Avaliando a condição da mulher soviética, segundo múltiplas perspetivas, com um sentido estético de apresentar o passado e o presente, via uma montagem descontínua, de recurso curioso aos flashbacks sem muletas visuais, “Breves Encontros” não apenas renega o “realismo socialista”, mas mostra falhas burocráticas de um sistema que se dizia perfeito, enquanto lida com duas paixões assíncronas, num jogo de afeições marcadas pela ausência de um vórtice emocional com o qual não se imagina viver sem. Acusado de burguês e formal, foi censurado na URSS durante 20 anos, só podendo “ganhar asas” depois da apelidada Glasnost – política implantada, juntamente com a Perestroika, durante o governo de Mikhail Gorbachev.
O mesmo destino teve “The Long Farewell”, filme onde a montagem, por vezes de cortes abruptos, e os estímulos sonoros se intensificam, mantendo-se visualmente as marcas detalhistas na “perseguição” da câmara aos seus protagonistas, seja frente a eles, seja num olhar de esguelha perante obstáculos que se atravessam no caminho, seja quando se encontram literalmente de costas voltadas.

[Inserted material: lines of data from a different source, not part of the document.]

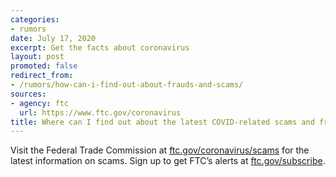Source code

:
 ```yaml
---
categories:
- rumors
date: July 17, 2020
excerpt: Get the facts about coronavirus
layout: post
promoted: false
redirect_from:
- /rumors/how-can-i-find-out-about-frauds-and-scams/
sources:
- agency: ftc
  url: https://www.ftc.gov/coronavirus
title: Where can I find out about the latest COVID-related scams and frauds?
---
```


Visit the Federal Trade Commission at [ftc.gov/coronavirus/scams](https://www.ftc.gov/coronavirus/scams-consumer-advice) for the latest information on scams. Sign up to get FTC’s alerts at [ftc.gov/subscribe](https://www.ftc.gov/stay-connected).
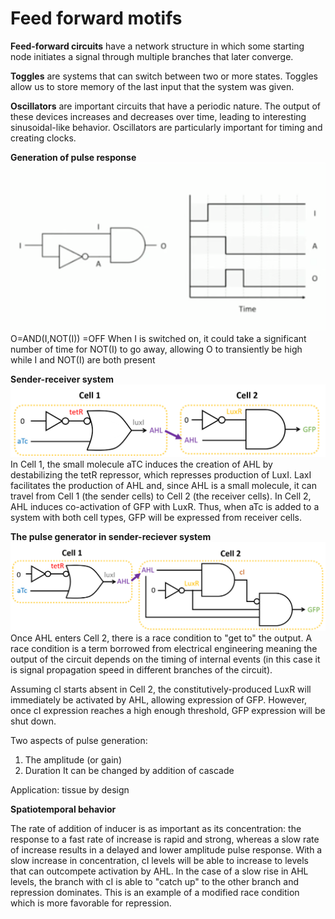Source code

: # Feed forward motifs

**Feed-forward circuits** have a network structure in which some starting node initiates a signal through multiple branches 
that later converge. 

**Toggles** are systems that can switch between two or more states. Toggles allow us to store memory of the last input that the system was given. 

**Oscillators** are important circuits that have a periodic nature. The output of these devices increases and decreases over time, 
leading to interesting sinusoidal-like behavior. Oscillators are particularly important for timing and creating clocks. 

**Generation of pulse response**
![pulse response](https://github.com/GreshnovaSasha/SynBio/blob/master/Pulse%20generation.png)
O=AND(I,NOT(I)) =OFF
When I is switched on, it could take a significant number of time for NOT(I) to go away, allowing O to transiently be high while I and NOT(I) are both present

**Sender-receiver system**
![sender-reciever](https://github.com/GreshnovaSasha/SynBio/blob/master/Sender-reciever.png)
In Cell 1, the small molecule aTC induces the creation of AHL by destabilizing the tetR repressor, which represses production of LuxI. LaxI facilitates the production of AHL and, since AHL is a small molecule, it can travel from Cell 1 (the sender cells) to Cell 2 (the receiver cells). In Cell 2, AHL induces co-activation of GFP with LuxR. Thus, when aTc is added to a system with both cell types, GFP will be expressed from receiver cells.

**The pulse generator in sender-reciever system**
![Sender-reciever](https://github.com/GreshnovaSasha/SynBio/blob/master/The%20pulse%20generator%20in%20sender-reciever%20system.png)
Once AHL enters Cell 2, there is a race condition to "get to" the output. A race condition is a term borrowed from electrical engineering meaning the output of the circuit depends on the timing of internal events (in this case it is signal propagation speed in different branches of the circuit).

Assuming cI starts absent in Cell 2, the constitutively-produced LuxR will immediately be activated by AHL, allowing expression of GFP. However, once cI expression reaches a high enough threshold, GFP expression will be shut down.

Two aspects of pulse generation:
1. The amplitude (or gain)
2. Duration
It can be changed by addition of cascade

Application:
tissue by design

**Spatiotemporal behavior**

The rate of addition of inducer is as important as its concentration: the response to a fast rate of increase is rapid and strong, whereas a slow rate of increase results in a delayed and lower amplitude pulse response.
With a slow increase in concentration, cI levels will be able to increase to levels that can outcompete activation by AHL. In the case of a slow rise in AHL levels, the branch with cI is able to "catch up" to the other branch and repression dominates. This is an example of a modified race condition which is more favorable for repression.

No centro do filme está Yevgenia (Zinaida Sharko), uma mãe neurótica e controladora que entra numa espiral paranoica quando descobre que o seu filho Sasha (Oleg Vladimirsky) prefere viver com o pai, que o deixou quando era pequeno, em Novosibirsk.




Novamente marcado pelo espectro da ausência, de uma temível solidão, Muratova vai mais longe na sua confrontação do quesito do indivíduo e qual o seu papel, firmando mesmo um confronto direto, em cenas profundamente marcantes do seu filme, entre o individual e a sociedade; entre um filho e uma mãe, que no medo do envelhecer não parece ter intenções de o deixar seguir em frente; na escrita de uma carta alheia, onde as repressões e falhas que tomam conta da protagonista são mais fáceis de identificar em alguém com quem não se tem uma ligação emocional.
Que estes “Breves Encontros” com a filmografia de Kira Muratova nas salas comerciais portuguesas não sejam “O Longo Adeus” à autora no nosso circuito, mas sim um até já.